[Start of section]
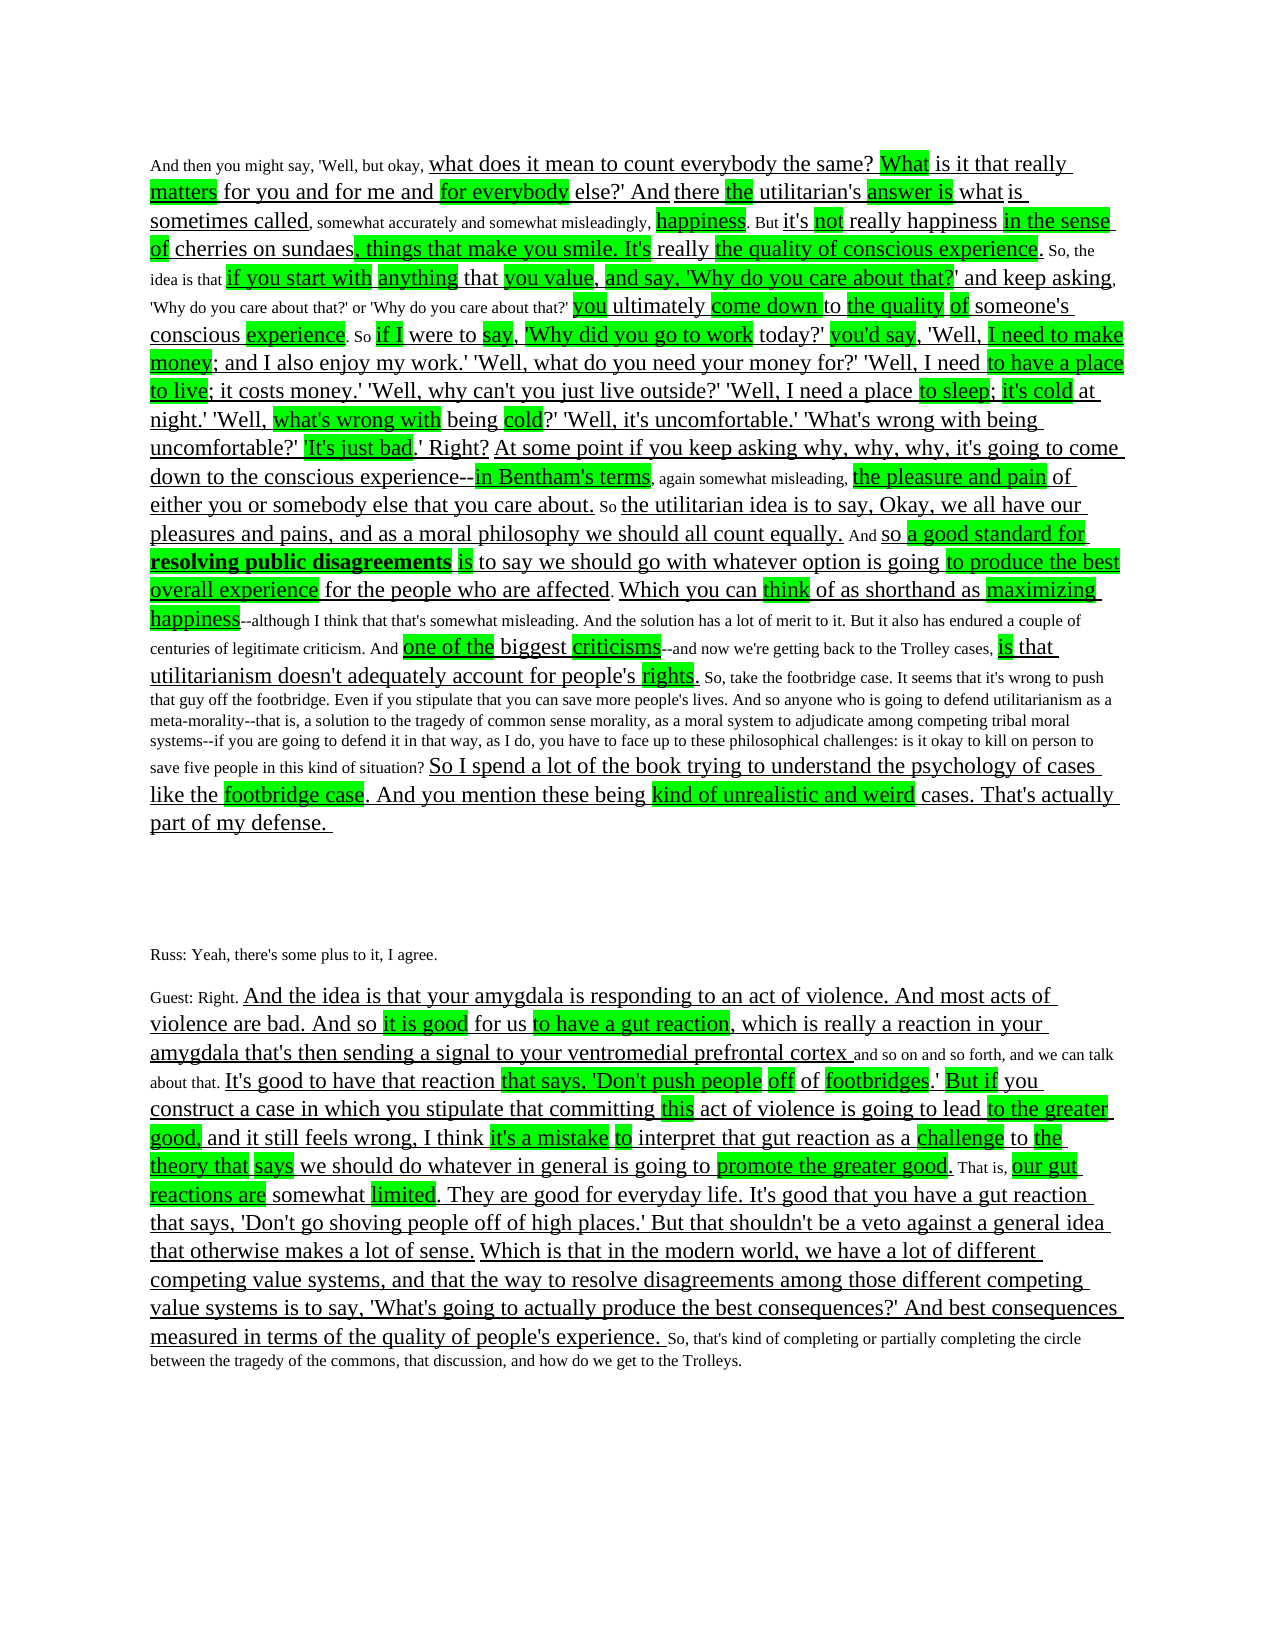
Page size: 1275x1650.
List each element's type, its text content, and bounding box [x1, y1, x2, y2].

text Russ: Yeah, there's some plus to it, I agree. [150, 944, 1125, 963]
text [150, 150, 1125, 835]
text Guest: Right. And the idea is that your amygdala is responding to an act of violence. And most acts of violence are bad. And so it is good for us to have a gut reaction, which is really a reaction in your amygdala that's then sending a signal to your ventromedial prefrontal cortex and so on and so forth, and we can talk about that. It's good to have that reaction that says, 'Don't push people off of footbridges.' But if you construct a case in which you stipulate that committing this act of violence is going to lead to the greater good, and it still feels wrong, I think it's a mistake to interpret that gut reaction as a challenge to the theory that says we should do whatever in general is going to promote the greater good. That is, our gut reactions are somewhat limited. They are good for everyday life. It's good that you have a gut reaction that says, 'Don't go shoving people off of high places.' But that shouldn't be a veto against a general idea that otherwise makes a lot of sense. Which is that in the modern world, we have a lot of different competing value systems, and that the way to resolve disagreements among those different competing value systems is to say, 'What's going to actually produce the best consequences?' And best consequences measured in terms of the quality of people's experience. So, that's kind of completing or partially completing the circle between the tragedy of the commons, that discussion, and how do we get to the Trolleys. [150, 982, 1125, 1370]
[End of section]
[Start of section]
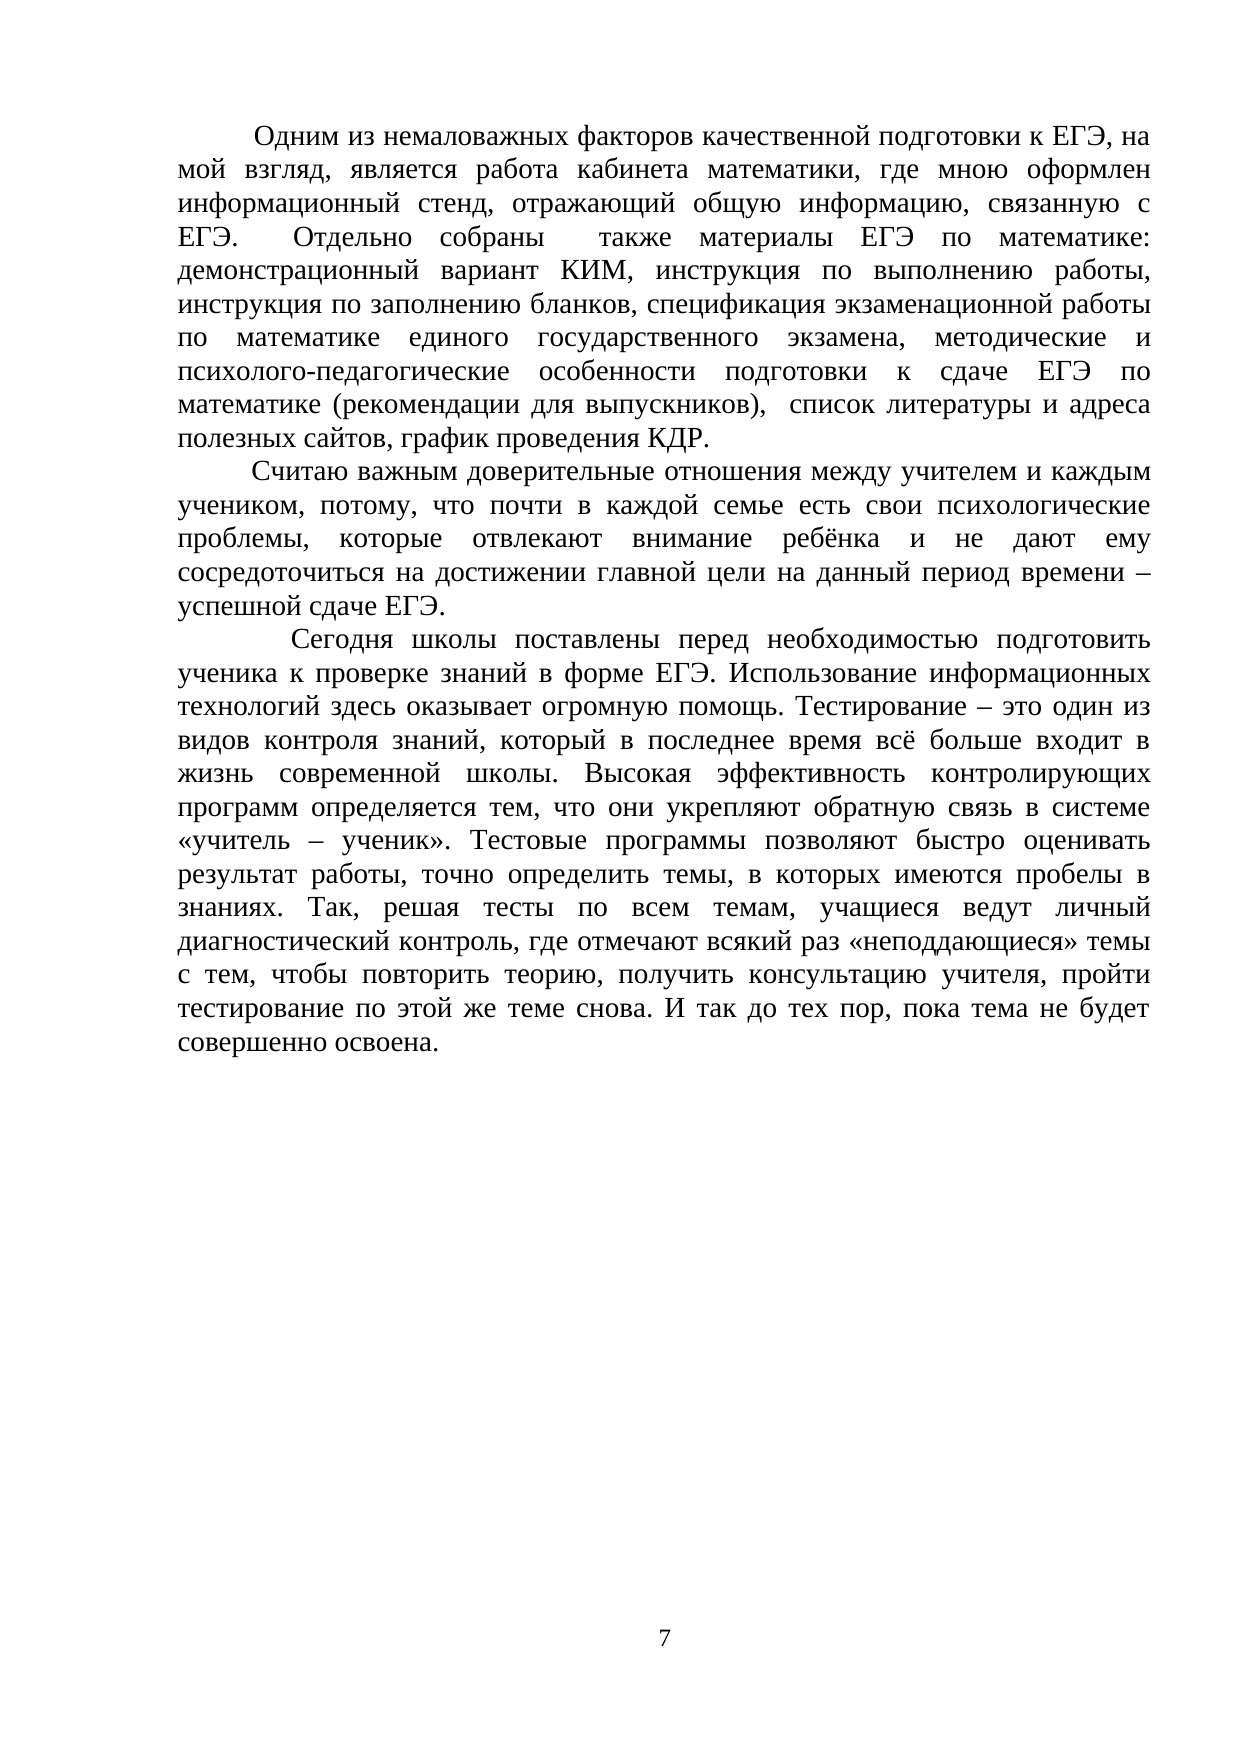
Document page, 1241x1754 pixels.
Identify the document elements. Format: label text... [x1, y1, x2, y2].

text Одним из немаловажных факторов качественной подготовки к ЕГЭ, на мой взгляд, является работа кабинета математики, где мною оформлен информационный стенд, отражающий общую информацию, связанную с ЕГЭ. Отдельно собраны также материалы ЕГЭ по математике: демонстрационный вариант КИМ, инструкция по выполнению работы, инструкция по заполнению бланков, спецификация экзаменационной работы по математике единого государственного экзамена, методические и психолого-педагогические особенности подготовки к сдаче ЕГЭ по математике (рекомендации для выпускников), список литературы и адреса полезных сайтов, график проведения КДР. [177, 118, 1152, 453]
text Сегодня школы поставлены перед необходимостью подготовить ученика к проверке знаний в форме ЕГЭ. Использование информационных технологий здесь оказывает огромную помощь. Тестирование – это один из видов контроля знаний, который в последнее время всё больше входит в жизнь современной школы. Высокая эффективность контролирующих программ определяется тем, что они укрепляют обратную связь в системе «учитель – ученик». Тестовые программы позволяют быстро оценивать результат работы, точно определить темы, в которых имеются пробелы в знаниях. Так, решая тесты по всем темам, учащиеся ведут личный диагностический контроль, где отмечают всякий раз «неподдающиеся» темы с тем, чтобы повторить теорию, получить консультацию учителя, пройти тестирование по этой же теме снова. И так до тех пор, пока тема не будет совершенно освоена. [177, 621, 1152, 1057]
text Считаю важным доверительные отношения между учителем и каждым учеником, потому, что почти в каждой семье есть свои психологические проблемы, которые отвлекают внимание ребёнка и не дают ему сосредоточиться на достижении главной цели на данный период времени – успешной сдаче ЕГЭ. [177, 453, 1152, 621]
[End of section]
What the exercise asks –
Give the number of lines in the records above that contain "работы", with no other words.

Answer to this problem –
2